PUT /api/v1/upload?sessionId=sessionId&fileId=fileId&transmissionId=transmissionId&nonce=random-uuid-number
Request payload
raw-binary-data
Response payload
{
"success": true
}Errors:
| HTTP code | Message |
|---|---|
| 400 | Missing required parameters |
| 401 | Invalid session ID |
| 403 | Invalid transmission ID |
| 409 | Transfer already completed |
| 413 | Content too large |
| 429 | Too many requests |
| 500 | Server error |
| 507 | Insufficient storage space |
Note:
- After a successful upload, the transmissionId should be regarded as used. Any following requests for that transmissionId should return 403 "Invalid tranmission ID".
nonceshould be a unique nonce (UUID V4) for each upload request and tied to each session. See section 5.2 Replay Protection.
This request is sent by the sender to terminate the session.
The sessionId is obtained from /prepare-upload.

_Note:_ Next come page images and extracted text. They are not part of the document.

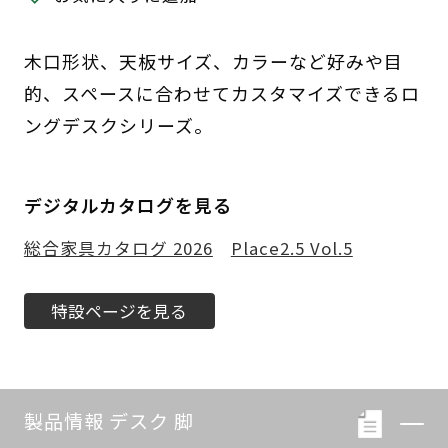
木口形状、天板サイズ、カラーなど好みや目
的、スペースに合わせてカスタマイズできるロ
ングデスクシリーズ。
デジタルカタログを見る
総合家具カタログ 2026
Place2.5 Vol.5
特設ページを見る
製品情報 デスク 脚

POST /api/v1/close-connection
Request Payload
{
"sessionId": "uuid-session-identifier"
}Response:
{
"success": true
}Errors:
| HTTP code | Message |
|---|---|
| 400 | Invalid request format |
| 401 | Invalid session ID |
| 403 | Session already closed |
| 429 | Too many requests |
| 500 | Server error |
All routes are rate-limited per IP address, limiting the amount of requests a single IP is allowed to make for each route.
If an IP address becomes rate-limited, its request contents should be ignored and the error 429 "Too many requests" sent as response.
All routes that submit data during a session are guarded against replay attacks by the inclusion of a nonce. Nonces are associated with a particular transfer session.
A request whose sessionID does not match the session ID of an ongoing transfer
session is an invalid request and should be rejected. A request containing a
nonce that has already been handled in an ongoing transfer session is regarded
as invalid and should be rejected.
The above can be modeled as the following pseudocode:
// `seen` is a map operated by the receiver with string keys and boolean values
if !sessionValid(request.sessionID) || seen[request.nonce] {
reject(request)
}